THE "PEACE" SURPRISING A PARTY OF FISHERWOMEN ON THE RUKI RIVER.
Geographical information imparted by the natives was apt to be wholly incorrect. They had ready answers for all questions, but if they imagined Grenfell would like to hear of a lake a little inland, or five days more of navigation up the river, they would make replies which they thought would please him, regardless of truth. This is a widespread practice among savages. At the same time they were often eager to learn of his discoveries. They would ask him how many days' journey his vessel made above their village, and whether the natives he met dealt in ivory and slaves. Some tribes had not the slightest idea that ivory had any value, and thought it strange that any man should have occasion to buy wood. Some of them had no names for the rivers where they live. They were children of the earth, they said, and if he wished to know the names of the rivers he must ask the children of the water. The southern tributaries—Bussera, Chuapa, and Lulonga—are in the great belt of dense Congo forest, and in the upper reaches of the rivers the big branches form a complete roof over the streams, which are in deep shadow even on the brightest days; and in this roof Grenfell found some of his most persistent enemies. They were the little folks of Africa, the pygmies, who would clamber out on the branches overhanging the streams, and shoot their poisoned arrows into the wooden covering of the vessel.

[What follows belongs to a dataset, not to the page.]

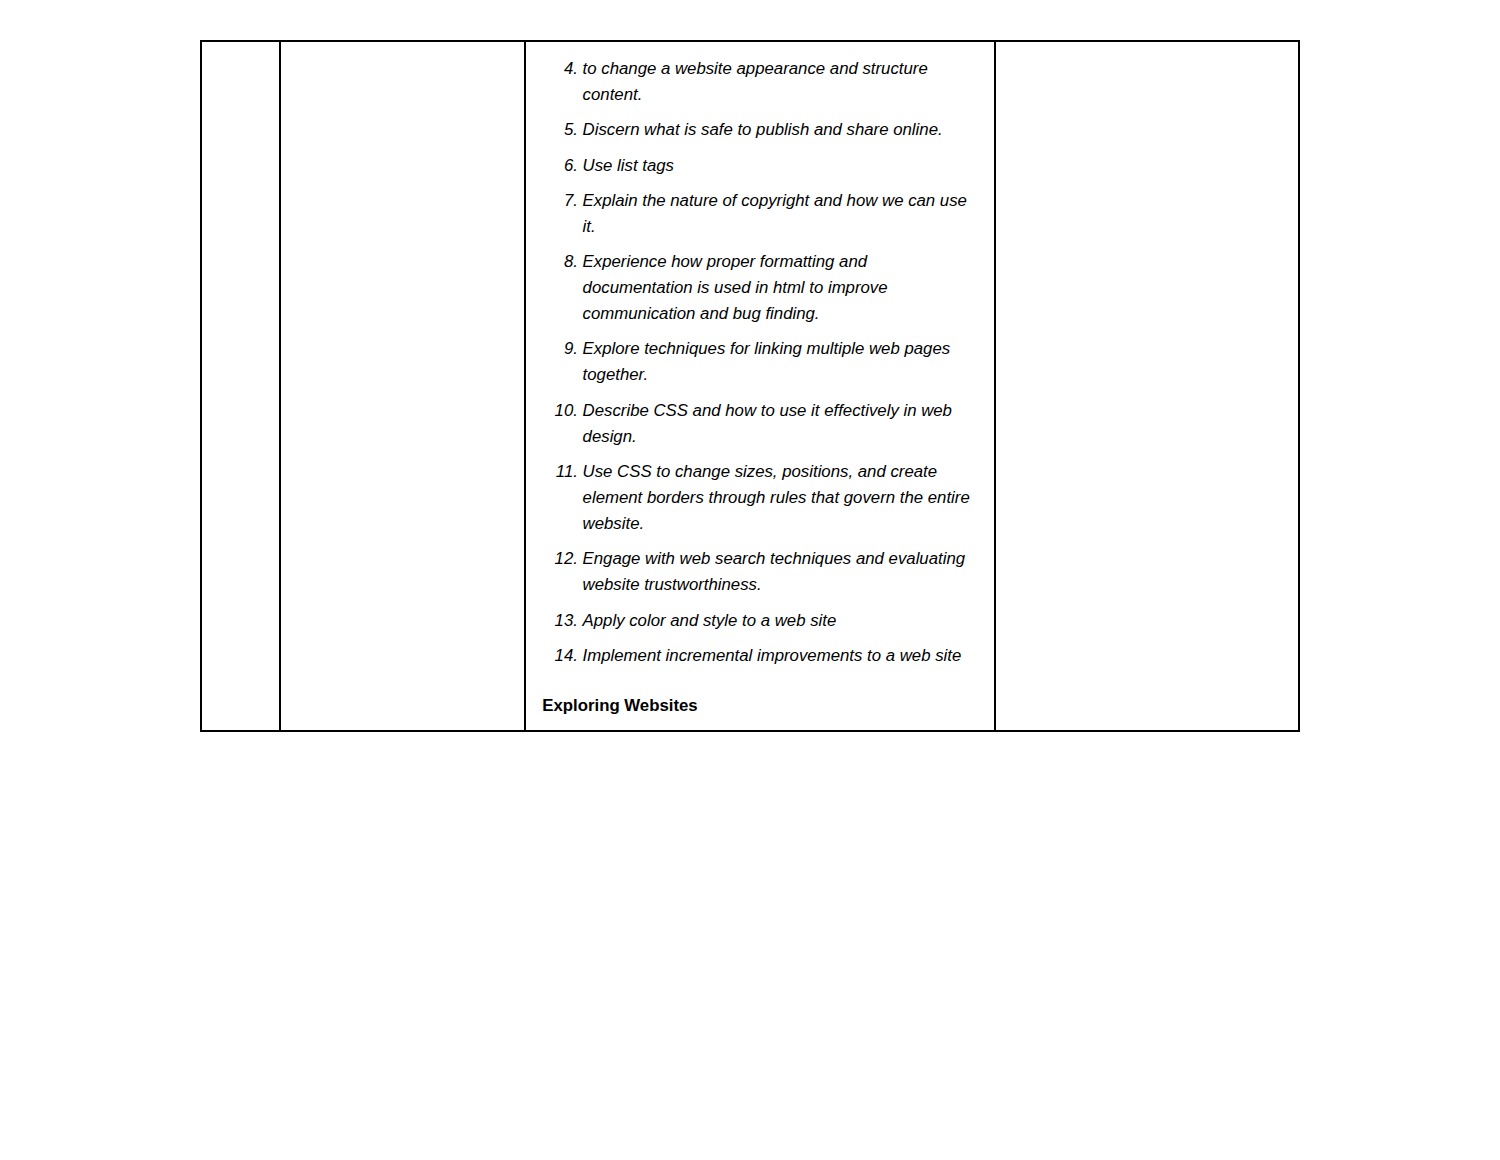| | | to change a website appearance and structure content. Discern what is safe to publish and share online. Use list tags Explain the nature of copyright and how we can use it. Experience how proper formatting and documentation is used in html to improve communication and bug finding. Explore techniques for linking multiple web pages together. Describe CSS and how to use it effectively in web design. Use CSS to change sizes, positions, and create element borders through rules that govern the entire website. Engage with web search techniques and evaluating website trustworthiness. Apply color and style to a web site Implement incremental improvements to a web site Exploring Websites | |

It was Grenfell who gave us our first positive information of the many dwarfs who live in the forest south of the Congo, though about the same time other explorers discovered them further south. One evening a canoe drew up at some distance from the Peace, and when the interpreter asked the natives who they were they said they were Batwa. This is the name of the dwarfs living in the southern Congo forests, and Grenfell and Von François were overjoyed at the prospect of seeing them. It was now so dark that they could not determine what the canoemen looked like, but in the morning they found near by a cluster of huts inhabited by these little people, and then they knew they were in the land of the pygmies. Grenfell found many dwarfs on the Lomami, Chuapa, and Bussera rivers, and they proved to be the most troublesome and vindictive people with whom he had to deal. His black crew were badly frightened when they heard the dwarfs were near. All their lives they had been told that the dwarfs were most unpleasant people to meet. It was common report that they shot with poisoned arrows, permitted no one to live in their country, and excelled all warriors and hunters in skill with the bow and spear. We shall see later what Grenfell and other explorers have learned about these strange and interesting people, and also about the cannibals who are spread so widely over the Congo basin. Very little was known of the cannibals as long as explorers kept to the main river, but after Grenfell began his work along the tributaries the world soon came to know the appalling extent of this evil.
Nearly all the tribes discovered by Grenfell are cannibals. An interpreter whom he took with him from the Congo was in constant fear of being captured and eaten, and he would never venture ashore except in company with six or eight comrades: "You eat goats and hens," said some natives to Grenfell one day, "because you are rich and able to buy them; but we are poor, and have to eat men, whom we can get for nothing." Under the laws of the Congo State it is now a capital crime to eat human flesh. Wherever the influence of the white man extends, the practice is being discontinued, and some day this stigma upon human nature will disappear from all the parts of Africa where it has so long prevailed.
There are missionary stations now in some parts of the large regions that Grenfell traversed. His peaceful and friendly methods made it easy for other white men to go among the people he brought to light. The natives who sought to kill him are now glad to sell ivory and rubber to traders. His discoveries during fifteen months added about one thousand eight hundred miles to the known navigable waters of the Congo basin. No one except Stanley has surpassed him in the extent and value of his work among the waterways of the second largest river system in the world.